▶ _What the task requires_
In the data below, one line contains "MegaTel spletnem portalu." and a later one contains "sử dụng chúng". Print both, with every line between them, exactly and alone.

**** Material to process

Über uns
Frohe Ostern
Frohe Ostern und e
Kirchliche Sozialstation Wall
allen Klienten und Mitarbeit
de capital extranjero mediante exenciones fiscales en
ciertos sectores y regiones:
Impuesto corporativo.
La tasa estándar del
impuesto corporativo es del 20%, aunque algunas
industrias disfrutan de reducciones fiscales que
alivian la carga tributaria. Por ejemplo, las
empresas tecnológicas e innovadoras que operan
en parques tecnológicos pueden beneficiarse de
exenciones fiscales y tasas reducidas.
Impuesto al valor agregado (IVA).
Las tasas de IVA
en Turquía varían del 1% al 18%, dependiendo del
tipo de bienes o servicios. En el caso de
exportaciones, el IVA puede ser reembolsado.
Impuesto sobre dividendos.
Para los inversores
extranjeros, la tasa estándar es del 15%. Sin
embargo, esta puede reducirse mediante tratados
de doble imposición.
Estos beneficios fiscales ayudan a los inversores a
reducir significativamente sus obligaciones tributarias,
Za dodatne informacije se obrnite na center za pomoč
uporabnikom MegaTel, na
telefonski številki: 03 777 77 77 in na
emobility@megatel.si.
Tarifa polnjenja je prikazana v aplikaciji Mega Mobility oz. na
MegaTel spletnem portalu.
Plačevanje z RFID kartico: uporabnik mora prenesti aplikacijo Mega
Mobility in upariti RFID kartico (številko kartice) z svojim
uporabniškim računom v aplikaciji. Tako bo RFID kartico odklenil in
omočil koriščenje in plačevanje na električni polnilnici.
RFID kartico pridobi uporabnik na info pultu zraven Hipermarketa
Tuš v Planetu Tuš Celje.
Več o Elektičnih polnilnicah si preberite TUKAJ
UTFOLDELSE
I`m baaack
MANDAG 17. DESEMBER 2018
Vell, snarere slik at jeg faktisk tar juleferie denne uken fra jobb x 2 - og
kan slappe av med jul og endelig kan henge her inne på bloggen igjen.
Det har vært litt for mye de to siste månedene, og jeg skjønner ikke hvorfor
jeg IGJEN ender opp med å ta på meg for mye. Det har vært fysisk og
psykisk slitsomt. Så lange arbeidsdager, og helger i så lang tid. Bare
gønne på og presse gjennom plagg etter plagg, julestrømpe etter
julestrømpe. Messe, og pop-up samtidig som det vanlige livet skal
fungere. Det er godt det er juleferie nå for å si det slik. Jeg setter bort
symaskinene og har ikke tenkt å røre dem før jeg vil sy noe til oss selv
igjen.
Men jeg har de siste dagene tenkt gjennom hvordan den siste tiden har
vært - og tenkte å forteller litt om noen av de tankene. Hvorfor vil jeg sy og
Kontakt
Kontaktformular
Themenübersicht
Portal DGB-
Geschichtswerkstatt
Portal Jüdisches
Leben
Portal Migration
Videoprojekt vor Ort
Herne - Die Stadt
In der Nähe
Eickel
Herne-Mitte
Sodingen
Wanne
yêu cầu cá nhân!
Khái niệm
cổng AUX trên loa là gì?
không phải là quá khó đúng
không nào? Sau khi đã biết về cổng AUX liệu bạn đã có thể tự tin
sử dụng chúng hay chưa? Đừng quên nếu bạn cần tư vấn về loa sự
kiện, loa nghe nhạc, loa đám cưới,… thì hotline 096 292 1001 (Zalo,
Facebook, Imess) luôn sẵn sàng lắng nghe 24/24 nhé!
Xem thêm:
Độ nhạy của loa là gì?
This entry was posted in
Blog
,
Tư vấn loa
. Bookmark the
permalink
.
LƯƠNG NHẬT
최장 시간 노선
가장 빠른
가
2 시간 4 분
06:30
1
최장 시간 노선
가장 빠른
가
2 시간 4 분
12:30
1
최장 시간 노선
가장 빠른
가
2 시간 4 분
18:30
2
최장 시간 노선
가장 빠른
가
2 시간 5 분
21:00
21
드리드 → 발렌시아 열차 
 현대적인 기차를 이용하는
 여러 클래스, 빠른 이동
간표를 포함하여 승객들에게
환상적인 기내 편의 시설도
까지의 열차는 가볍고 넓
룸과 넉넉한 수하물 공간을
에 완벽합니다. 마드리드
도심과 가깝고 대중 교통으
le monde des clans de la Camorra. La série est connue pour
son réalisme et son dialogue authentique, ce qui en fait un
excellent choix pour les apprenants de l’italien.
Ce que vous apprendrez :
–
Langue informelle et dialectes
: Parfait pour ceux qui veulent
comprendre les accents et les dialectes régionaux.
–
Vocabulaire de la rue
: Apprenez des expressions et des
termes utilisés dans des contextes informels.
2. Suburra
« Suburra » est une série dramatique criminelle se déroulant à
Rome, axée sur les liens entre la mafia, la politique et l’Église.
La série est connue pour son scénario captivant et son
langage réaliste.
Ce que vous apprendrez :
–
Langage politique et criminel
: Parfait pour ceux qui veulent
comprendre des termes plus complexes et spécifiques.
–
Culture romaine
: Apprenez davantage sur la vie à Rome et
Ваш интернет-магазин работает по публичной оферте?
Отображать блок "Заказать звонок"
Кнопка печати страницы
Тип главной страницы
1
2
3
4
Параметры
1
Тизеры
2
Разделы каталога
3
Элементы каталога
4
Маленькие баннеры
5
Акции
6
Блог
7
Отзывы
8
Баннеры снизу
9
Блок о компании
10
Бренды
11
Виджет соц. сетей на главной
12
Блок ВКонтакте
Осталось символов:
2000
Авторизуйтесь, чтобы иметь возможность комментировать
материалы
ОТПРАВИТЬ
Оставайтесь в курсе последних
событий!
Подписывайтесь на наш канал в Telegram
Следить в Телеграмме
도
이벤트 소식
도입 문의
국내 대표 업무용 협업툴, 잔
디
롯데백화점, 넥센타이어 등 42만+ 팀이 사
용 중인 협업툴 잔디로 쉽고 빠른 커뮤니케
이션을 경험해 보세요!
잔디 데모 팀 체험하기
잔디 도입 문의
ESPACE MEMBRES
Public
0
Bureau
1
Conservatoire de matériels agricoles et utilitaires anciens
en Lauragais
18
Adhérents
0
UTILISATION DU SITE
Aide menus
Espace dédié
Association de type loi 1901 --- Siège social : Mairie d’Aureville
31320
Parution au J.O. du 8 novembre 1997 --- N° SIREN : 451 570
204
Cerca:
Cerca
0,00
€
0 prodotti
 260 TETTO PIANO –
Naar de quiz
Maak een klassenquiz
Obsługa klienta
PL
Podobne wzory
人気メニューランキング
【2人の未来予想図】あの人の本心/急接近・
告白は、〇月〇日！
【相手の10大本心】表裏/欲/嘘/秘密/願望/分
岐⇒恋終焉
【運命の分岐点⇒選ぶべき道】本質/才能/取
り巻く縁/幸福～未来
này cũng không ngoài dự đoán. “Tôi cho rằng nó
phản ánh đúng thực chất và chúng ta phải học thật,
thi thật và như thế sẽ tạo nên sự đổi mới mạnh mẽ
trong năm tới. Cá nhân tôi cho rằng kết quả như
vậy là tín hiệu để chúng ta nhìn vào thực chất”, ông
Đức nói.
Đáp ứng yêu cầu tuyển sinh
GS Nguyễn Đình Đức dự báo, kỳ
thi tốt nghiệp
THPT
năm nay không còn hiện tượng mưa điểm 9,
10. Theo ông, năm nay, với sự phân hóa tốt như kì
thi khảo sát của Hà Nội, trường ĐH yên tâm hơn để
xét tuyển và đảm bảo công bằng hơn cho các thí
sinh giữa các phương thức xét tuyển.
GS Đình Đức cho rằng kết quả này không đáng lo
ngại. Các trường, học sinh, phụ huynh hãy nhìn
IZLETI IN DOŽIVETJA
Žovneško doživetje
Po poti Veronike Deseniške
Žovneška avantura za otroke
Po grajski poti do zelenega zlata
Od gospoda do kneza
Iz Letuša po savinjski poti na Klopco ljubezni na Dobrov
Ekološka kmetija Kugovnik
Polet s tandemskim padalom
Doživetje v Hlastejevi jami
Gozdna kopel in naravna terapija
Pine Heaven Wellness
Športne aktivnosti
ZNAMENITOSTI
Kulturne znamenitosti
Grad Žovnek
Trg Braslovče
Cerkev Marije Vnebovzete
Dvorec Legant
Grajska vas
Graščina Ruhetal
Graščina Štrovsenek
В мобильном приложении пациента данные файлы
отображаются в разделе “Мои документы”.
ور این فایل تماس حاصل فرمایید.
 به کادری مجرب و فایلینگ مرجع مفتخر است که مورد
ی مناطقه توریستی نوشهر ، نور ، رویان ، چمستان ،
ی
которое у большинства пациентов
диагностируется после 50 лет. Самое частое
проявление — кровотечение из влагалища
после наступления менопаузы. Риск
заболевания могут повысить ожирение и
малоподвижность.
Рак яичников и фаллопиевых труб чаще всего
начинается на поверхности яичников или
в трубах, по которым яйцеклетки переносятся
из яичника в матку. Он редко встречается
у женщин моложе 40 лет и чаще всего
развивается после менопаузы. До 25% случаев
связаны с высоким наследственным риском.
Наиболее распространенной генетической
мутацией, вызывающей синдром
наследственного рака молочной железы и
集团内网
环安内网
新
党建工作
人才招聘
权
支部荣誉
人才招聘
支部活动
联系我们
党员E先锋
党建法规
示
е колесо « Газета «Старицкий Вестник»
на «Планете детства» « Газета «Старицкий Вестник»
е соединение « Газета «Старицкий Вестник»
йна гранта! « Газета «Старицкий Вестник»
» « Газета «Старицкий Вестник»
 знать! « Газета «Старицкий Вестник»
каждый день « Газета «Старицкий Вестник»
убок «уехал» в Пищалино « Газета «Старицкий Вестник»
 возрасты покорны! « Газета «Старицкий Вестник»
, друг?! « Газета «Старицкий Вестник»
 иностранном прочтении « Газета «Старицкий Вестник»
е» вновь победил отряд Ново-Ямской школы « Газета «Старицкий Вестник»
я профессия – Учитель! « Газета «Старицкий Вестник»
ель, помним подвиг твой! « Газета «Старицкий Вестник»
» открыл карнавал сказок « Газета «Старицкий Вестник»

********

▶ _Answer space_
MegaTel spletnem portalu.
Plačevanje z RFID kartico: uporabnik mora prenesti aplikacijo Mega
Mobility in upariti RFID kartico (številko kartice) z svojim
uporabniškim računom v aplikaciji. Tako bo RFID kartico odklenil in
omočil koriščenje in plačevanje na električni polnilnici.
RFID kartico pridobi uporabnik na info pultu zraven Hipermarketa
Tuš v Planetu Tuš Celje.
Več o Elektičnih polnilnicah si preberite TUKAJ
UTFOLDELSE
I`m baaack
MANDAG 17. DESEMBER 2018
Vell, snarere slik at jeg faktisk tar juleferie denne uken fra jobb x 2 - og
kan slappe av med jul og endelig kan henge her inne på bloggen igjen.
Det har vært litt for mye de to siste månedene, og jeg skjønner ikke hvorfor
jeg IGJEN ender opp med å ta på meg for mye. Det har vært fysisk og
psykisk slitsomt. Så lange arbeidsdager, og helger i så lang tid. Bare
gønne på og presse gjennom plagg etter plagg, julestrømpe etter
julestrømpe. Messe, og pop-up samtidig som det vanlige livet skal
fungere. Det er godt det er juleferie nå for å si det slik. Jeg setter bort
symaskinene og har ikke tenkt å røre dem før jeg vil sy noe til oss selv
igjen.
Men jeg har de siste dagene tenkt gjennom hvordan den siste tiden har
vært - og tenkte å forteller litt om noen av de tankene. Hvorfor vil jeg sy og
Kontakt
Kontaktformular
Themenübersicht
Portal DGB-
Geschichtswerkstatt
Portal Jüdisches
Leben
Portal Migration
Videoprojekt vor Ort
Herne - Die Stadt
In der Nähe
Eickel
Herne-Mitte
Sodingen
Wanne
yêu cầu cá nhân!
Khái niệm
cổng AUX trên loa là gì?
không phải là quá khó đúng
không nào? Sau khi đã biết về cổng AUX liệu bạn đã có thể tự tin
sử dụng chúng hay chưa? Đừng quên nếu bạn cần tư vấn về loa sự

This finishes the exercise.